The Mujahedeen e Khalq were later supported by Iraq during the Iran-Iraq War. Former president Abolhassan Bani Sadr is believed to have joined forces with the Mujahedeen. From exile in France, Bani Sadr was an outspoken critic of the revolution. Ironically he lived not far from where he had supported Khomeini during the four months that he spent in exile in Neauphle Le Chateau. I find it interesting that Bani Sadr seems to have commented about everything else regarding the revolution but I can't find that he had anything to say about this bombing, which took place not long after he was removed as president.

It is honestly a great credit to Iran's revolution that it survived this bombing. A lot of observers at the time didn't think it would.

There is a persistent story that Israel's Mossad was behind the bombing. However I don't think that it was.

Iran and Iraq were at war, but both were hostile toward Israel. I am sure that the Israeli leadership was more concerned about Iraq, simply because it was geographically closer. The Haft e Tir Bombing came three weeks after Israel had destroyed the Iraqi Osirak Nuclear Reactor in a surprise air raid.

In the compound posting "Investigations", December 2018, we saw in section 2) THE REAL STORY OF OSIRAK, that while the bombing was to stop Saddam Hussein from getting a nuclear bomb, it was also a message to Iran, which had previously unsuccessfully bombed the reactor but had launched a brilliant air raid on the air base known as H3, on the far other side of Iraq.

In section 51) EXPLAINING THE VELA INCIDENT, in the same compound posting, we saw the test of a neutron bomb, just after Saddam Hussein came to power in 1979, as evidence that Israel was more concerned about Iraq than about Iran. If anything Iran was inadvertently helping Israel by keeping Iraq occupied and wearing down it's military.

If Israel wasn't behind the Haft e Tir Bombing there is another story that it at least supplied the bomb to the Mujahedeen e Khalq. It is interesting that the bombing happened three weeks after the Israeli air raid on the Iraqi reactor. But what if the bombing caused the collapse of the Iranian Government, it's revolution, and it's war with Iraq? Then the Iraqi military would be free to turn it's attention to Israel.

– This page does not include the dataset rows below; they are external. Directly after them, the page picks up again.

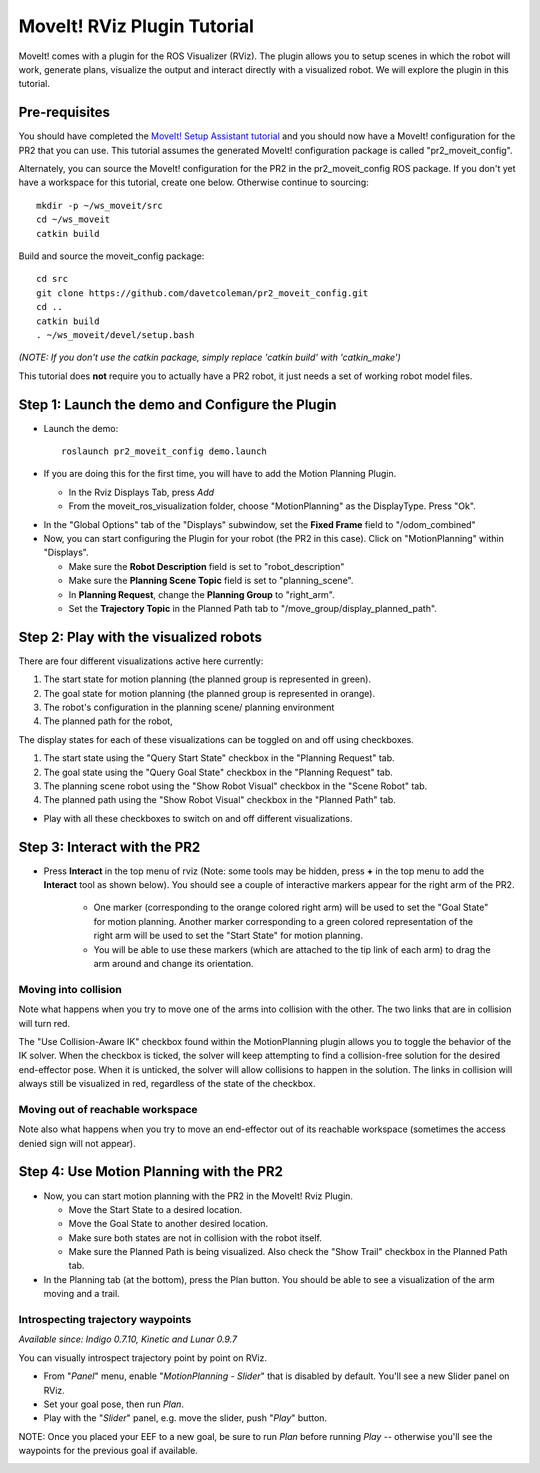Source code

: MoveIt! RViz Plugin Tutorial
=============================

MoveIt! comes with a plugin for the ROS Visualizer (RViz). The plugin
allows you to setup scenes in which the robot will work, generate
plans, visualize the output and interact directly with a visualized
robot. We will explore the plugin in this tutorial.

Pre-requisites
---------------

You should have completed the `MoveIt! Setup Assistant tutorial
<../setup_assistant/setup_assistant_tutorial.html>`_
and you should now have a MoveIt! configuration for the PR2 that you
can use.  This tutorial assumes the generated MoveIt! configuration
package is called "pr2_moveit_config".

Alternately, you can source the MoveIt! configuration
for the PR2 in the pr2_moveit_config ROS package. If you don't yet
have a workspace for this tutorial, create one below. Otherwise continue
to sourcing::

  mkdir -p ~/ws_moveit/src
  cd ~/ws_moveit
  catkin build

Build and source the moveit_config package::

  cd src
  git clone https://github.com/davetcoleman/pr2_moveit_config.git
  cd ..
  catkin build
  . ~/ws_moveit/devel/setup.bash

*(NOTE: If you don't use the catkin package, simply replace 'catkin build' with 'catkin_make')*

This tutorial does **not** require you to actually have a PR2 robot,
it just needs a set of working robot model files.

Step 1: Launch the demo and Configure the Plugin
------------------------------------------------

* Launch the demo::

   roslaunch pr2_moveit_config demo.launch

* If you are doing this for the first time, you will have to add the Motion Planning Plugin.

  * In the Rviz Displays Tab, press *Add*

  * From the moveit_ros_visualization folder, choose "MotionPlanning" as the DisplayType. Press "Ok".

.. image:: rviz_plugin_motion_planning_add.png
   :width: 300px

* In the "Global Options" tab of the "Displays" subwindow, set the **Fixed Frame** field to "/odom_combined"

* Now, you can start configuring the Plugin for your robot (the PR2 in
  this case).  Click on "MotionPlanning" within "Displays".

  * Make sure the **Robot Description** field is set to "robot_description"

  * Make sure the **Planning Scene Topic** field is set to "planning_scene".

  * In **Planning Request**, change the **Planning Group** to "right_arm".

  * Set the **Trajectory Topic** in the Planned Path tab to "/move_group/display_planned_path".

.. image:: rviz_plugin_start.png
   :width: 500px

Step 2: Play with the visualized robots
---------------------------------------
There are four different visualizations active here currently:

#. The start state for motion planning (the planned group is represented in green).

#. The goal state for motion planning (the planned group is represented in orange).

#. The robot's configuration in the planning scene/ planning environment

#. The planned path for the robot,

The display states for each of these visualizations can be toggled on and off using checkboxes.

#. The start state using the "Query Start State" checkbox in the "Planning Request" tab.

#. The goal state using the "Query Goal State" checkbox in the "Planning Request" tab.

#. The planning scene robot using the "Show Robot Visual" checkbox in the "Scene Robot" tab.

#. The planned path using the "Show Robot Visual" checkbox in the "Planned Path" tab.

.. image:: rviz_plugin_visualize_robots.png
   :width: 500px

* Play with all these checkboxes to switch on and off different visualizations.

Step 3: Interact with the PR2
-----------------------------

* Press **Interact** in the top menu of rviz (Note: some tools may be
  hidden, press **+** in the top menu to add the **Interact** tool as shown below).
  You should see a couple of interactive markers appear for the
  right arm of the PR2.

    * One marker (corresponding to the orange colored right arm) will
      be used to set the "Goal State" for motion planning. Another
      marker corresponding to a green colored representation of the
      right arm will be used to set the "Start State" for motion
      planning.

    * You will be able to use these markers (which are attached to the
      tip link of each arm) to drag the arm around and change its
      orientation.

.. image:: rviz_interact_button.png
   :width: 250px

.. image:: rviz_plugin_interact.png
   :width: 500px

Moving into collision
+++++++++++++++++++++

Note what happens when you try to move one of the arms into collision
with the other. The two links that are in collision will turn red.

.. image:: rviz_plugin_collision.png
   :width: 300px

The "Use Collision-Aware IK" checkbox found within the MotionPlanning
plugin allows you to toggle the behavior of the IK solver. When the
checkbox is ticked, the solver will keep attempting to find a
collision-free solution for the desired end-effector pose. When it is
unticked, the solver will allow collisions to happen in the solution.
The links in collision will always still be visualized in red,
regardless of the state of the checkbox.

.. image:: rviz_plugin_collision_aware_ik_checkbox.png
   :width: 300px

Moving out of reachable workspace
+++++++++++++++++++++++++++++++++

Note also what happens when you try to move an end-effector out of its
reachable workspace (sometimes the access denied sign will not
appear).

.. image:: rviz_plugin_invalid.png
   :width: 300px

Step 4: Use Motion Planning with the PR2
----------------------------------------

* Now, you can start motion planning with the PR2 in the MoveIt! Rviz Plugin.

  * Move the Start State to a desired location.

  * Move the Goal State to another desired location.

  * Make sure both states are not in collision with the robot itself.

  * Make sure the Planned Path is being visualized. Also check the
    "Show Trail" checkbox in the Planned Path tab.

* In the Planning tab (at the bottom), press the Plan button. You
  should be able to see a visualization of the arm moving and a trail.

.. image:: rviz_plugin_planned_path.png
   :width: 700px

Introspecting trajectory waypoints
++++++++++++++++++++++++++++++++++

*Available since: Indigo 0.7.10, Kinetic and Lunar 0.9.7*

You can visually introspect trajectory point by point on RViz.

* From "`Panel`" menu, enable "`MotionPlanning - Slider`" that is disabled by default. You'll see a new Slider panel on RViz.

* Set your goal pose, then run `Plan`.

* Play with the "`Slider`" panel, e.g. move the slider, push "`Play`" button.

NOTE: Once you placed your EEF to a new goal, be sure to run `Plan` before running `Play` -- otherwise you'll see the waypoints for the previous goal if available.

.. image:: pr2_moveit_pr491.png
   :width: 700px
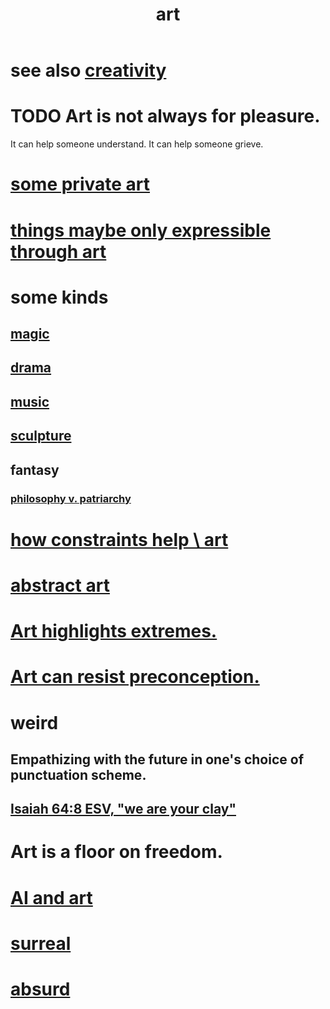:PROPERTIES:
:ID:       e7a68f0b-f932-4978-9636-88a4ecbe639c
:END:
#+title: art
* see also [[id:23f44ea1-7b89-4cdf-954d-770ca1483264][creativity]]
* TODO Art is not always for pleasure.
  :PROPERTIES:
  :ID:       fe4939fe-8b94-4b78-914f-f2b83d7ff9f4
  :END:
  It can help someone understand.
  It can help someone grieve.
* [[id:5ad13966-5348-4957-9d50-14f394b276ac][some private art]]
* [[id:c7473ba8-d513-43f1-a25a-9dc05a1e0e44][things maybe only expressible through art]]
* some kinds
** [[id:18f5276c-8d23-4aea-be2b-ef364772d448][magic]]
** [[id:4ff751ef-1d5b-4df7-89ed-69adb2c46fd4][drama]]
** [[id:3e92ff4d-195a-4121-aa6c-13b83b303391][music]]
** [[id:f607f9f0-4777-4713-b649-43c83355df01][sculpture]]
** fantasy
*** [[id:ba15c32b-c09d-4943-8f0a-c853a67c81f3][philosophy v. patriarchy]]
* [[id:b449bd05-ac06-4548-8982-3a6eb05f5d91][how constraints help \ art]]
* [[id:dccc0ff5-4152-45b8-811d-7b237d38dbba][abstract art]]
* [[id:461ac824-69d6-4b73-bbe8-ee3e41bdc915][Art highlights extremes.]]
* [[id:c965b462-f44e-4389-bcd3-98ea04d4b6aa][Art can resist preconception.]]
* weird
** Empathizing with the future in one's choice of punctuation scheme.
** [[id:18aa053b-e4d9-44fd-952e-d105383c4b8f][Isaiah 64:8 ESV, "we are your clay"]]
* Art is a floor on freedom.
  :PROPERTIES:
  :ID:       4ab66dd2-71c7-4afe-a7ee-bd6b34b6fc8d
  :END:
* [[id:6669f82f-9408-4a1a-9162-863972be8150][AI and art]]
* [[id:757da17b-b577-4ae2-ae2e-f52e099e5f65][surreal]]
* [[id:902b3bbb-54eb-4a8c-916f-a2bcaa36225b][absurd]]
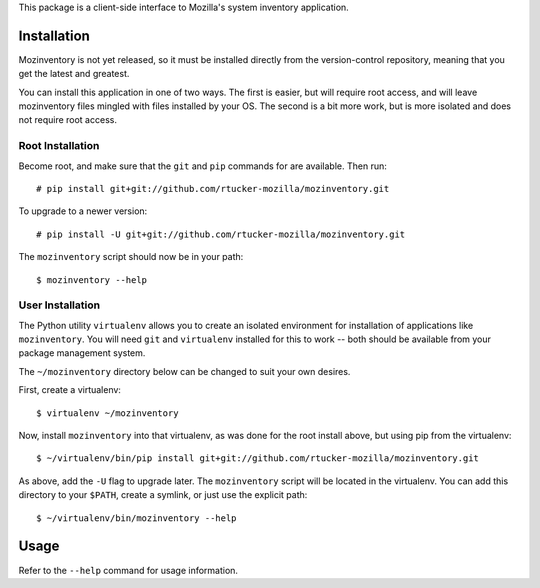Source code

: This package is a client-side interface to Mozilla's system inventory
application.

Installation
------------

Mozinventory is not yet released, so it must be installed directly from the
version-control repository, meaning that you get the latest and greatest.

You can install this application in one of two ways.  The first is easier, but
will require root access, and will leave mozinventory files mingled with files
installed by your OS.  The second is a bit more work, but is more isolated and
does not require root access.

Root Installation
=================

Become root, and make sure that the ``git`` and ``pip`` commands for are
available.  Then run::

    # pip install git+git://github.com/rtucker-mozilla/mozinventory.git

To upgrade to a newer version::

    # pip install -U git+git://github.com/rtucker-mozilla/mozinventory.git

The ``mozinventory`` script should now be in your path::

    $ mozinventory --help

User Installation
=================

The Python utility ``virtualenv`` allows you to create an isolated environment
for installation of applications like ``mozinventory``.  You will need ``git``
and ``virtualenv`` installed for this to work -- both should be available from
your package management system.

The ``~/mozinventory`` directory below can be changed to suit your own desires.

First, create a virtualenv::

    $ virtualenv ~/mozinventory

Now, install ``mozinventory`` into that virtualenv, as was done for the root
install above, but using pip from the virtualenv::

    $ ~/virtualenv/bin/pip install git+git://github.com/rtucker-mozilla/mozinventory.git

As above, add the ``-U`` flag to upgrade later.  The ``mozinventory`` script
will be located in the virtualenv.  You can add this directory to your
``$PATH``, create a symlink, or just use the explicit path::

    $ ~/virtualenv/bin/mozinventory --help

Usage
-----

Refer to the ``--help`` command for usage information.
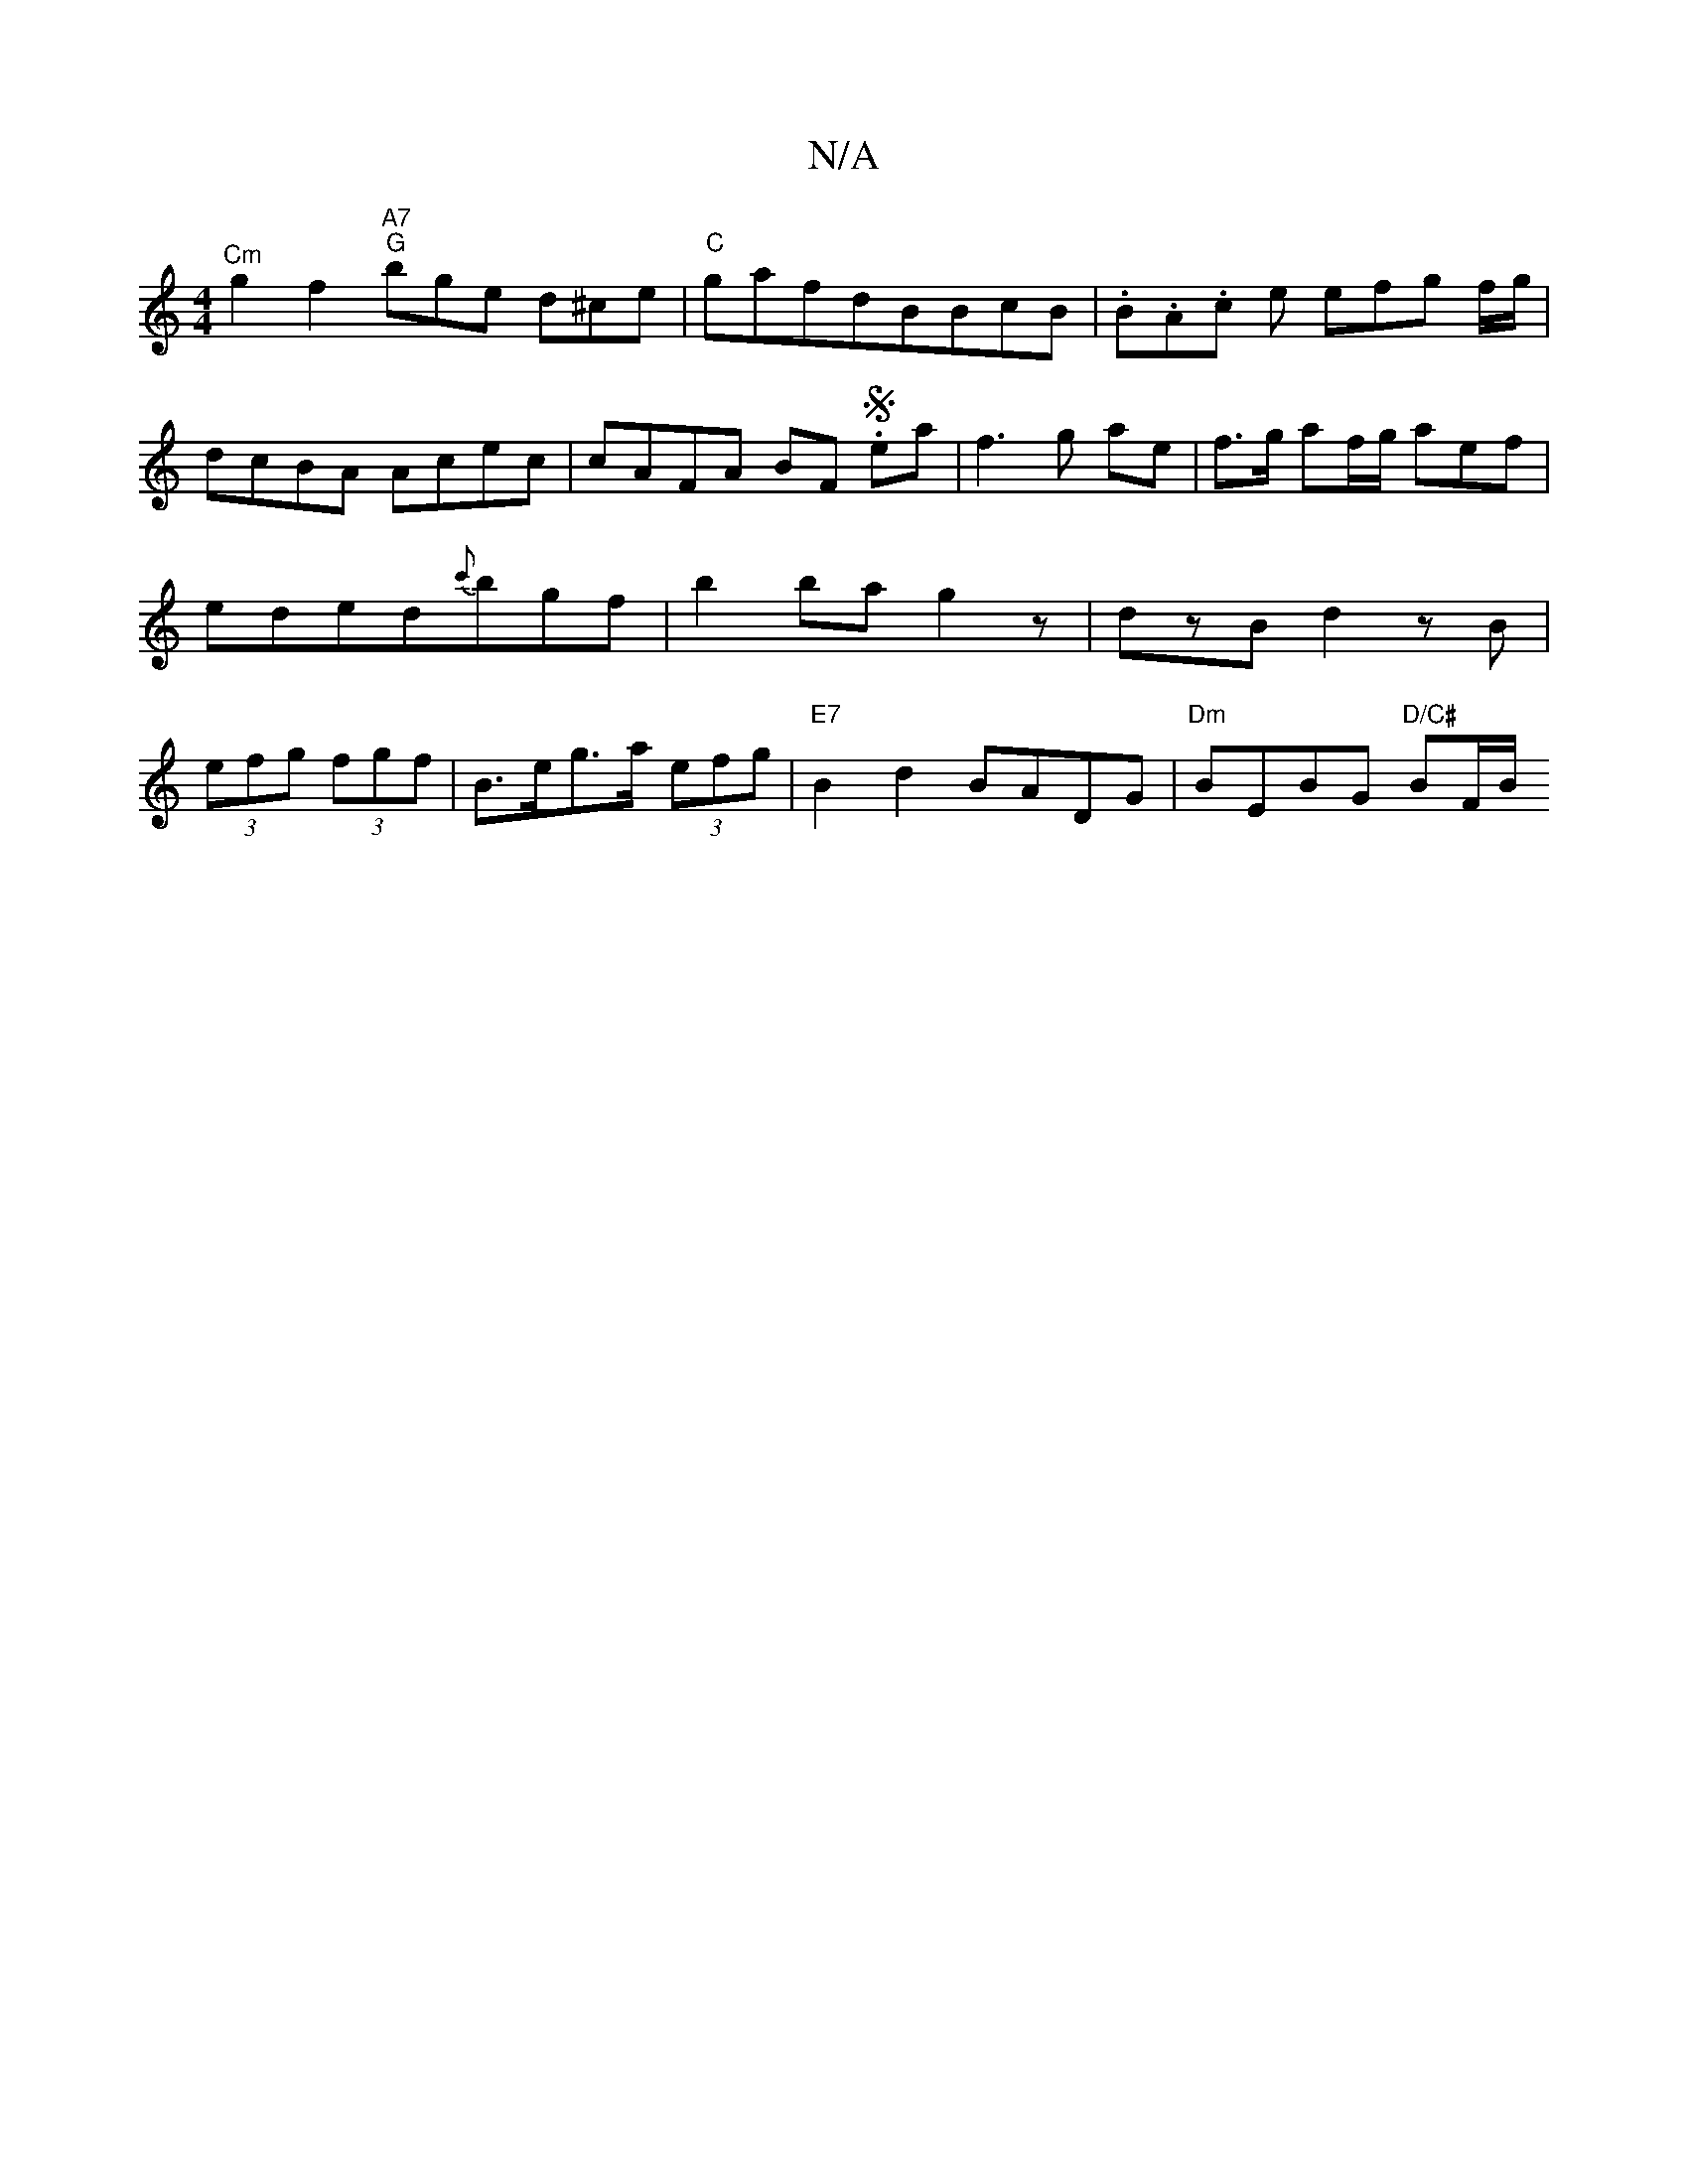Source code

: X:1
T:N/A
M:4/4
R:N/A
K:Cmajor
"^Cm"g2f2"A7" "G"bge d^ce|"C"gafdBBcB | .B.A.c e efg f/g/|dcBA Acec|cAFA BF .Sea|f3 g ae| f>g af/g/ aef|eded{c'}bgf|b2bag2z|dzBd2zB|(3efg (3fgf | B>eg>a (3efg | "E7"B2 d2 BADG | "Dm" BEBG "D/C#"BF/2B/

Isn't it more likely that Iraq supplied the bomb? After initial Iraqi gains, Iran was starting to gain the upper hand in the war. If the bombing caused the collapse of the Iranian Revolution that would be great. But if not it would look as if Israel was behind it and it would prompt Iranian military action against Israel, taking some pressure off Iraq.

Israel or it's Mossad has never denied being behind the bombing, although I don't think it was. The Mossad likes to show that it can conduct operations inside Iran. The message being "Don't forget the Haft e Tir Bombing because it could happen again".